Dads New Zealand Mince Stew

Hmmmmm… I’m not sure if it’s chili, or stew or a shepherds pie without the crust, but there is nothing like it over some toast on a cold night, rich and hearty, just downright yummy if you ask me. We always experiment a little with our ingredients but it always comes out great. I’m thinking of going and making a pot right now, oh and it’s even better the days after you make it, just go ahead and microwave some, put it on baked potatoes, roll it up in bread, use it anyway you like.

INGRIDIENT

DIRECTION

Step: 1

Heat oil in a large pot over medium heat. Saute onions until browned; remove from pot, and set aside. Add ground beef to pot, and cook until evenly brown. Add garlic, and cook for 2 minutes. Stir in browned onions, and cook on high heat for 3 to 5 minutes. Stir in 1 cup of water. Reduce heat, cover, and simmer for 20 minutes.

Step: 2

Stir in ketchup, beef stock, and teriyaki sauce. Season with pepper, curry powder, garlic powder, and onion powder. Cover, and simmer for about 2 hours.

Step: 3

Mix together 1 tablespoon flour and 1/2 cup water. Stir into stew, and cook until thickened.

NUTRITION FACT

Per Serving: 474 calories; protein 21.9g; carbohydrates 25.4g; fat 32.4g; cholesterol 96.5mg; sodium 934.7mg.

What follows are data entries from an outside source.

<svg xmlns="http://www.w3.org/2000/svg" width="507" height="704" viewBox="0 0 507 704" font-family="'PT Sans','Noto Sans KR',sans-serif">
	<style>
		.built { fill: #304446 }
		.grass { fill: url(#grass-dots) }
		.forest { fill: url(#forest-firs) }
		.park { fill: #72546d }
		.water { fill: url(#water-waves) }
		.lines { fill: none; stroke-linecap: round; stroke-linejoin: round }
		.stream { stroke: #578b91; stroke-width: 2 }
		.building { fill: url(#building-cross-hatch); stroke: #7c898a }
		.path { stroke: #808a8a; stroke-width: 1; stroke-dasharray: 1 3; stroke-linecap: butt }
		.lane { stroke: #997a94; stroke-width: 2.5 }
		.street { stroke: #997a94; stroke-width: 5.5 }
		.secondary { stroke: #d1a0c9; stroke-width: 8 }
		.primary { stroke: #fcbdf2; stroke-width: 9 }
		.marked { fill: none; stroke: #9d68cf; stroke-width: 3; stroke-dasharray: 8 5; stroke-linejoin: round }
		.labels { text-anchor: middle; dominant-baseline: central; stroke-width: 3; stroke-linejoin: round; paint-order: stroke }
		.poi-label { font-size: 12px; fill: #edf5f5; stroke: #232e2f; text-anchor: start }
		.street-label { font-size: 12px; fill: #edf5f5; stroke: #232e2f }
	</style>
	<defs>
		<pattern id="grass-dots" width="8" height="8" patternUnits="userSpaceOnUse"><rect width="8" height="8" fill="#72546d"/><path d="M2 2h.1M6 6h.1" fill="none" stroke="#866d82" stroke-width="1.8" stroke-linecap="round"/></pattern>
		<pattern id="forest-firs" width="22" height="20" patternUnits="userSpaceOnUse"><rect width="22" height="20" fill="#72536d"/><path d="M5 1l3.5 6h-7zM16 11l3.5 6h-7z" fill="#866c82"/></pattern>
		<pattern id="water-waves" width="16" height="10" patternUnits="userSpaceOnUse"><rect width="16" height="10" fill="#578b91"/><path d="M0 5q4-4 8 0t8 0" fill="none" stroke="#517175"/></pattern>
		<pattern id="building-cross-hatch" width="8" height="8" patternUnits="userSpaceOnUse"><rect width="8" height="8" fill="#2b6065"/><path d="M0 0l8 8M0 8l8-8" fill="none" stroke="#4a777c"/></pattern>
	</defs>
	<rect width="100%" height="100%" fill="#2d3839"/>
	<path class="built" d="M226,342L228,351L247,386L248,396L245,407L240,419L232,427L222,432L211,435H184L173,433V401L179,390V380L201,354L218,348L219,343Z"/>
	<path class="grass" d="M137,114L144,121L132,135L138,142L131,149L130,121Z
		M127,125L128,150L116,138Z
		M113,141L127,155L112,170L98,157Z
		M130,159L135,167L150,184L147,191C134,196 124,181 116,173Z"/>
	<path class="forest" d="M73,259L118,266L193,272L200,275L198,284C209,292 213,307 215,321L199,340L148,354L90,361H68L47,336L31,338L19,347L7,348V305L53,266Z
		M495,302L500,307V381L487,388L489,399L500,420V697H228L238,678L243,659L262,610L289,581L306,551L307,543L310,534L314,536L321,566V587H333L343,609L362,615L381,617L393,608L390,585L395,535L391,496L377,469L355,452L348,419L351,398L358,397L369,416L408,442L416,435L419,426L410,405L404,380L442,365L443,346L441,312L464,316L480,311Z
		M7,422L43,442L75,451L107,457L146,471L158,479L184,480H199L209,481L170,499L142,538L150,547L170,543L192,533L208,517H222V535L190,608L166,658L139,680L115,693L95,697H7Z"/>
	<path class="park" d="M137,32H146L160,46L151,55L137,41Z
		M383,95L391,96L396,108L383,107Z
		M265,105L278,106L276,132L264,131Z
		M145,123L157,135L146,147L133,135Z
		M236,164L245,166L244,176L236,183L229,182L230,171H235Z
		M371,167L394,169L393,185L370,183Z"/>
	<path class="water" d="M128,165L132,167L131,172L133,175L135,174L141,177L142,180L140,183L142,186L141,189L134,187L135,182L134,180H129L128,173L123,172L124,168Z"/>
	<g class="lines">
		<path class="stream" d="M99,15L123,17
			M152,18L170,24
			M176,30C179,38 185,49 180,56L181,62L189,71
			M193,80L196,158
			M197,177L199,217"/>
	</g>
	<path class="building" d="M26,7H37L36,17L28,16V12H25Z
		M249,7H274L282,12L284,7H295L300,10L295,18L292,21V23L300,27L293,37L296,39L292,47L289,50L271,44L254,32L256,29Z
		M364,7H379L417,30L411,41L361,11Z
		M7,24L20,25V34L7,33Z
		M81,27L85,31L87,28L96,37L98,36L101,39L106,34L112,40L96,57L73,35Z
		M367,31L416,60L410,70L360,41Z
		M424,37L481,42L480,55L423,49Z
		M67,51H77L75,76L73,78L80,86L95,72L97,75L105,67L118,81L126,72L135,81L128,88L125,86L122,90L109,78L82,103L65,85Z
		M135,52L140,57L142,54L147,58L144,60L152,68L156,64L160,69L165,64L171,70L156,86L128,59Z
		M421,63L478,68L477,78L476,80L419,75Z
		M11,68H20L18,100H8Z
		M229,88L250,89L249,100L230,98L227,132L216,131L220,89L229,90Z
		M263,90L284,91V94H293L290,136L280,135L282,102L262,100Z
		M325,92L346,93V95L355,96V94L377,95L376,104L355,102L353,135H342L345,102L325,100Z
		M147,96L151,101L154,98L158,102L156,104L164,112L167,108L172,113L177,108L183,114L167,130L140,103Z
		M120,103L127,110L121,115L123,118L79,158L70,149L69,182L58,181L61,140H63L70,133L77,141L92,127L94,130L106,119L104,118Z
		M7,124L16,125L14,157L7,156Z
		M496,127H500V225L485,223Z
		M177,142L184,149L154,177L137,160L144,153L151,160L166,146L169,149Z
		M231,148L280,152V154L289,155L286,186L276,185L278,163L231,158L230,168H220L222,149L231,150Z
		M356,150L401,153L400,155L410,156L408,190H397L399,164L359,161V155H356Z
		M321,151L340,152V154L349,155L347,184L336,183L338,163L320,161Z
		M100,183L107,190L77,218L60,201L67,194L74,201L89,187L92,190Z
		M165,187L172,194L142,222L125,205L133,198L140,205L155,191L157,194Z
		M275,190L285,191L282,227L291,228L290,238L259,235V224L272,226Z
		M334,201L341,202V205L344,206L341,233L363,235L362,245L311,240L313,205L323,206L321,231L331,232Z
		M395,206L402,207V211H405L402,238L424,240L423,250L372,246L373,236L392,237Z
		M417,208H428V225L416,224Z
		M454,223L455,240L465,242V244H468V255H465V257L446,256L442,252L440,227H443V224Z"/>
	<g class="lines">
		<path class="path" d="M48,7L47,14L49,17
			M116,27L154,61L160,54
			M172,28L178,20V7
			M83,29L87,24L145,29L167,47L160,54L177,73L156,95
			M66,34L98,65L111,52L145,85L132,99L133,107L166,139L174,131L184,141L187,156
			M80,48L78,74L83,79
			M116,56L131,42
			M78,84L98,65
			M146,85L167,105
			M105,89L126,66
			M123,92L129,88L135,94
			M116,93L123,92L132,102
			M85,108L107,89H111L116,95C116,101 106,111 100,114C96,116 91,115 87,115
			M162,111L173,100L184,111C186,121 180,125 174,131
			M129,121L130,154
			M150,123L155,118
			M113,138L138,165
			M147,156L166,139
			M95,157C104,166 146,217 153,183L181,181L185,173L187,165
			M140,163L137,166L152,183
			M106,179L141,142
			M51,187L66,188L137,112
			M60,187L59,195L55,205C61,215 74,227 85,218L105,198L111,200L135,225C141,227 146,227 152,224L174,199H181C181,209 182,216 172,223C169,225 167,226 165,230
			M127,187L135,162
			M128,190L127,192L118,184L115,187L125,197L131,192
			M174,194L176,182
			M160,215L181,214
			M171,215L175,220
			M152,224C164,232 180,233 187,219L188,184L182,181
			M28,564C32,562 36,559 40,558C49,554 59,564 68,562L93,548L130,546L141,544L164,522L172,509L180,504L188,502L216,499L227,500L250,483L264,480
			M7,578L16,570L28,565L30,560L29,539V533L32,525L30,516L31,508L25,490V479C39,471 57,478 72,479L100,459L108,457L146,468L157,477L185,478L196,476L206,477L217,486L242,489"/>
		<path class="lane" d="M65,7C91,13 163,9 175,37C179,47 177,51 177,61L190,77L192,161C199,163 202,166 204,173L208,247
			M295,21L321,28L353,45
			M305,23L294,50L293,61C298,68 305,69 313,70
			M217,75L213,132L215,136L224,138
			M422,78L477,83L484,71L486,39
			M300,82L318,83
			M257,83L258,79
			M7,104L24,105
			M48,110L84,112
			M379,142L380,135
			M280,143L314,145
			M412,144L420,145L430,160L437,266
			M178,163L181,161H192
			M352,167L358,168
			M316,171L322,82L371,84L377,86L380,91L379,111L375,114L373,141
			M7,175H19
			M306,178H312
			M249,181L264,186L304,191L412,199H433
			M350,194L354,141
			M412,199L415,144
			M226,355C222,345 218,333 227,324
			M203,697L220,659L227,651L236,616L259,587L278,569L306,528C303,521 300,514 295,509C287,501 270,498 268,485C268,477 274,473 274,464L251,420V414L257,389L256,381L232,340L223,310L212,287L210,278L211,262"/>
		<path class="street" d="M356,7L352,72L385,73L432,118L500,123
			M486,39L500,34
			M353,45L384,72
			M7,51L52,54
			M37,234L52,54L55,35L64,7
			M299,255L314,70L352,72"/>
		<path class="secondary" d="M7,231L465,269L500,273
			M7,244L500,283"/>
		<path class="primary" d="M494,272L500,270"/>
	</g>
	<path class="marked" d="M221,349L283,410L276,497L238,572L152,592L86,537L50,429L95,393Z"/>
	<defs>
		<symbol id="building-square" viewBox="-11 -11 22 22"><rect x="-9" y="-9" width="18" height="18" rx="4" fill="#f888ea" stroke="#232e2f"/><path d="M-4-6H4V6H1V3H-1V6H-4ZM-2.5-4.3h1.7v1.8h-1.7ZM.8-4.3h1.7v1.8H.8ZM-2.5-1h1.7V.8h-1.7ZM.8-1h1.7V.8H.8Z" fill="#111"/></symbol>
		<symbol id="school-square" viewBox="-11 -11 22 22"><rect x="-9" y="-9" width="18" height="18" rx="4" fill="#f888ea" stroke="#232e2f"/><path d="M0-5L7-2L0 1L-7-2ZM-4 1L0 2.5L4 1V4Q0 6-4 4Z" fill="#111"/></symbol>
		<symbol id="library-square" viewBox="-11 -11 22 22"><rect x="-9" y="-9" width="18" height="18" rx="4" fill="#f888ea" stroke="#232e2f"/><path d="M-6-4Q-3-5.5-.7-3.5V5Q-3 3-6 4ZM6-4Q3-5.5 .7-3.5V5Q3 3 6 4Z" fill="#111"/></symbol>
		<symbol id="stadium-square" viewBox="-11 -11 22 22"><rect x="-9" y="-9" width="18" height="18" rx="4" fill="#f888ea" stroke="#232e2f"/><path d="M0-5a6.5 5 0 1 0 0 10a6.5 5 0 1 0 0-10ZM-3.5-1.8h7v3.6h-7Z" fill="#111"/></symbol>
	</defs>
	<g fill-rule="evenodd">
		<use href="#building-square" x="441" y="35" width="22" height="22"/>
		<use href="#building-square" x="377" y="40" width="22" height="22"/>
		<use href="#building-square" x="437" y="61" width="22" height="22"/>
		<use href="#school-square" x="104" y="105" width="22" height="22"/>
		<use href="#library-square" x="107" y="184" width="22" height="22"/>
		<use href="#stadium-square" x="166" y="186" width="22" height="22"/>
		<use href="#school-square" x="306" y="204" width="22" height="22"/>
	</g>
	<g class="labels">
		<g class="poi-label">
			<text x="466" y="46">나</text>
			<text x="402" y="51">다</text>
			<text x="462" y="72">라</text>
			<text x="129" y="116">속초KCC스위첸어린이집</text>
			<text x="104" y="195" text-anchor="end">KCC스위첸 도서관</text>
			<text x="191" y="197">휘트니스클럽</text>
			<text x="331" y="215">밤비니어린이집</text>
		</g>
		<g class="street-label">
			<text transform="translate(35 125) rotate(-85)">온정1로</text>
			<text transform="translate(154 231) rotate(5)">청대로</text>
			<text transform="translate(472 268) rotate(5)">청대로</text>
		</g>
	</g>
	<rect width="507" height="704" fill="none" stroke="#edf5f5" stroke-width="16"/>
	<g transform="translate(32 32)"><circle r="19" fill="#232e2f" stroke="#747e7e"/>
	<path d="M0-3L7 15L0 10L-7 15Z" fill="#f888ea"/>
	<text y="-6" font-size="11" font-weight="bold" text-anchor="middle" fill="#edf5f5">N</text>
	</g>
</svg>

The word “stew” can refer to both a dish and a make dishes method. Stewing makes not fast cooking chunks of meat, raw fruit or beans in a tastefull water based . It’s similar to braising, instead it does have a few notable differences. The meat is chopped into few of pieces instead of being processing menu all of it , and the water based material completely covers the contents in a stew as different to a braise’s halfway full . When meat or raw fruit are cooked using this method, the resulting dish is called stew.

Stew has a reputation for making a rib-sticking meal that comfortable you up on a freezing , winter day. It’s right that ; a bowl of old menu of beef stew does have warming properties , but stew’s comfort factor more than a way beyond preserving you from the chill . It’s all about those soft and chunks of meat and vegetables, swimming in a thick, ultra-rich gravy. The more they come together make the greatest comfort food, no matter the weather.